- **INSTRUCTIONS FOR THE TASK**
According to the text on U.S. Route 4 in Vermont, which agency maintains the road?

-- TEXT SEGMENT follows --

- US 4 highlighted in red and US 4 Bus. highlighted in blue

Route information
- Maintained by VTrans
- Length: 66.059 mi (106.312 km)
- Existed: 1926–present

Major junctions
- West end: US 4 at the New York state line in Fair Haven
- VT 22A in Fair Haven; VT 30 in Castleton; US 7 in Rutland; VT 100 in Killington; I-89 in Hartford; I-91 / US 5 in White River Jct;
- East end: US 4 at the New Hampshire state line in White River Jct

Location
- Country: United States
- State: Vermont
- Counties: Rutland, Windsor

Highway system
- United States Numbered Highway System; List; Special; Divided; State highways in Vermont;
| ← VT 3 |  | → VT 4A |
| ← Route 12A | N.E. | → Route 14 |

= U.S. Route 4 in Vermont =

Segment of American highway

U.S. Route 4 (US 4) in the U.S. state of Vermont extends for 66.059 mi between the New York state line at Fair Haven and the New Hampshire state line at White River Junction. It is one of the main arteries between New York and New Hampshire.

-- TEXT SEGMENT concluded --
-- GIVEN INFORMATION follows --

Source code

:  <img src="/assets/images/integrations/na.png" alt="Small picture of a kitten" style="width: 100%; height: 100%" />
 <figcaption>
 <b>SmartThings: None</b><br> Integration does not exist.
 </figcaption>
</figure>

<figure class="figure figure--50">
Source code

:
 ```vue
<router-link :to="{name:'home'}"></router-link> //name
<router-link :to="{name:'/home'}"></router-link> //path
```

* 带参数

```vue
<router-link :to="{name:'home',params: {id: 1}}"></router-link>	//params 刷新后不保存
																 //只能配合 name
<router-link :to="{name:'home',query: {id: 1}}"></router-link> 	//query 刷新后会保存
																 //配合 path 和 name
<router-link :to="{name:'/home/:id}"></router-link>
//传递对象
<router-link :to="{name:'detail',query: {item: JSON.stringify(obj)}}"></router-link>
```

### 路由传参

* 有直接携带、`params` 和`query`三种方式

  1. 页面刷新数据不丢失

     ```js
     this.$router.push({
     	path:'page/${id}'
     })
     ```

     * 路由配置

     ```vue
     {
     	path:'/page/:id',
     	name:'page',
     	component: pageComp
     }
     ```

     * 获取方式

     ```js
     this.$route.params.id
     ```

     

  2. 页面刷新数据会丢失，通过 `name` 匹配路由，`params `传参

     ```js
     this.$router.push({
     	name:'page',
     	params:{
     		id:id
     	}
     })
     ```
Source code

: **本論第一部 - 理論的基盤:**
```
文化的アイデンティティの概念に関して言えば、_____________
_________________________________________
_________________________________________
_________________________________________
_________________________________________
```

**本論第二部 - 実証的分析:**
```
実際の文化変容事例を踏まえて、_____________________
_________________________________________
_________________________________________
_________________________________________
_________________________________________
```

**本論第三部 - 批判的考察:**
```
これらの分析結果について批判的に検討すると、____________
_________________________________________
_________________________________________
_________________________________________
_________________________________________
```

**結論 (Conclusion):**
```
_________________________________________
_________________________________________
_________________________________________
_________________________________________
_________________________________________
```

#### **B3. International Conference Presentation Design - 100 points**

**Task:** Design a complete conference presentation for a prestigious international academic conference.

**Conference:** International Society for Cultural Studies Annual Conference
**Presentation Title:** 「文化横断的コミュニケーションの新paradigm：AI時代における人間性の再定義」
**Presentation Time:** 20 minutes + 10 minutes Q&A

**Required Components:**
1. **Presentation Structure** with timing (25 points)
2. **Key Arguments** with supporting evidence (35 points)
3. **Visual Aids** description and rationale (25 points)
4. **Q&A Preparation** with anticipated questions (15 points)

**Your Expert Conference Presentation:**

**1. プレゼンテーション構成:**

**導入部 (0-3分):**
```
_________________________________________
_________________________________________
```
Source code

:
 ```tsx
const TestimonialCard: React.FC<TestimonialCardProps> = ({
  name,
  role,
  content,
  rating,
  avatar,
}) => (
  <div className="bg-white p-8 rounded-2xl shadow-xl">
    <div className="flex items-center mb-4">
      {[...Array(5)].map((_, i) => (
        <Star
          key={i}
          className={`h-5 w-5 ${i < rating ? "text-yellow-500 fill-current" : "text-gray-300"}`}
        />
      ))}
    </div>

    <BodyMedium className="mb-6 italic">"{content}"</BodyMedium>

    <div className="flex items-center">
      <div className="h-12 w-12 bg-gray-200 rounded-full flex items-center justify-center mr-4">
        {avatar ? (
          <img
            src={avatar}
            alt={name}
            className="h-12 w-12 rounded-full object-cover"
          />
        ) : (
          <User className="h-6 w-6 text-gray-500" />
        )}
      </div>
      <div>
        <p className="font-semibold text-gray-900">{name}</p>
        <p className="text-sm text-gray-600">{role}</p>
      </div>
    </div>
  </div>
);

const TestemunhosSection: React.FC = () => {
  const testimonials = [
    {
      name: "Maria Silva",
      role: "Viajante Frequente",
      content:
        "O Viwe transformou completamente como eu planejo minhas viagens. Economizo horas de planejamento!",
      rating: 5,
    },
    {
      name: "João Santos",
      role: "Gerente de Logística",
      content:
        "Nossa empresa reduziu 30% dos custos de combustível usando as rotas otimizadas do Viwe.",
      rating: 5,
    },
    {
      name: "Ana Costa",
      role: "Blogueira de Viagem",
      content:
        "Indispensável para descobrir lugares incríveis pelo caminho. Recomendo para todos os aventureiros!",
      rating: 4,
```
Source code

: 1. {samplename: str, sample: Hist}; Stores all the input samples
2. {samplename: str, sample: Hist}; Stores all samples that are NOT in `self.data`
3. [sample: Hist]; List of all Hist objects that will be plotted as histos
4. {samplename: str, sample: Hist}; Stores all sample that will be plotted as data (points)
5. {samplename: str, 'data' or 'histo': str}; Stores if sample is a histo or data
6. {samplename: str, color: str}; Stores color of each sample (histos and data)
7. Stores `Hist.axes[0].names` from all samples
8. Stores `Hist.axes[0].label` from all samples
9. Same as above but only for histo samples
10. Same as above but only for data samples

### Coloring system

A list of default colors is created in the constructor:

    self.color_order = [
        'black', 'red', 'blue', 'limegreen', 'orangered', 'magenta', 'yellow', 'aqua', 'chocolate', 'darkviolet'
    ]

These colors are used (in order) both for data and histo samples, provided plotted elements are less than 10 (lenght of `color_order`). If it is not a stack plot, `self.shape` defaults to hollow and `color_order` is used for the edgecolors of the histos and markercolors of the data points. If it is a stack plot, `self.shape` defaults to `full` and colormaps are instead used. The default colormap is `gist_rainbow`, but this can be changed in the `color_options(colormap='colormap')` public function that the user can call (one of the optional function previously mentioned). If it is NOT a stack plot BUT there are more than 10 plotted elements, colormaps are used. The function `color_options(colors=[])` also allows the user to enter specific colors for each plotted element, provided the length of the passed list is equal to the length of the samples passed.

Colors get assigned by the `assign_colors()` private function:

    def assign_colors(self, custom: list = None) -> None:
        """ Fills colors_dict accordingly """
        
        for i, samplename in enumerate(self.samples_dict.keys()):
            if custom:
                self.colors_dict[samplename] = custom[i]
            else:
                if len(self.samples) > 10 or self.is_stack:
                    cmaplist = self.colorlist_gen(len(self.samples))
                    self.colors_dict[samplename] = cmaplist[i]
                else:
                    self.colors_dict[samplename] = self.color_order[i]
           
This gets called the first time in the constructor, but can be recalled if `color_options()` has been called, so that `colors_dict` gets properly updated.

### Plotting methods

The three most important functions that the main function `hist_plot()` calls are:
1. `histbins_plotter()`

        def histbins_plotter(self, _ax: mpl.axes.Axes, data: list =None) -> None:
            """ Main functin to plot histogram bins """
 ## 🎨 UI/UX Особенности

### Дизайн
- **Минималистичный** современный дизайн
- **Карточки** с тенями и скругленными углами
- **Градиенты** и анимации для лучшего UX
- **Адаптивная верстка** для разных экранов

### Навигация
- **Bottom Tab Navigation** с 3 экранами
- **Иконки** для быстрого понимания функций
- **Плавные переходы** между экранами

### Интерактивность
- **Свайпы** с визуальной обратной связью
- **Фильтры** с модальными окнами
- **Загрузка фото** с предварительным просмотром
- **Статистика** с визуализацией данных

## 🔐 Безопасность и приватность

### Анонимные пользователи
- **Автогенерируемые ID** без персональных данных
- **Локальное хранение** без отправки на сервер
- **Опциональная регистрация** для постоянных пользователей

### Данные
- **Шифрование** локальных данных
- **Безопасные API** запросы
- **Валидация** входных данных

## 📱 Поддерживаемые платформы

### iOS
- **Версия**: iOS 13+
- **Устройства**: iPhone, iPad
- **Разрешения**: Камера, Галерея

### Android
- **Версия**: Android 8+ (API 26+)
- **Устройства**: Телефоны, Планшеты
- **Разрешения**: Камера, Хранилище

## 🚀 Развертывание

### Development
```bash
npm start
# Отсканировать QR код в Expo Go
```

-- GIVEN INFORMATION concluded --

- **EXERCISE OUTPUT**
VTrans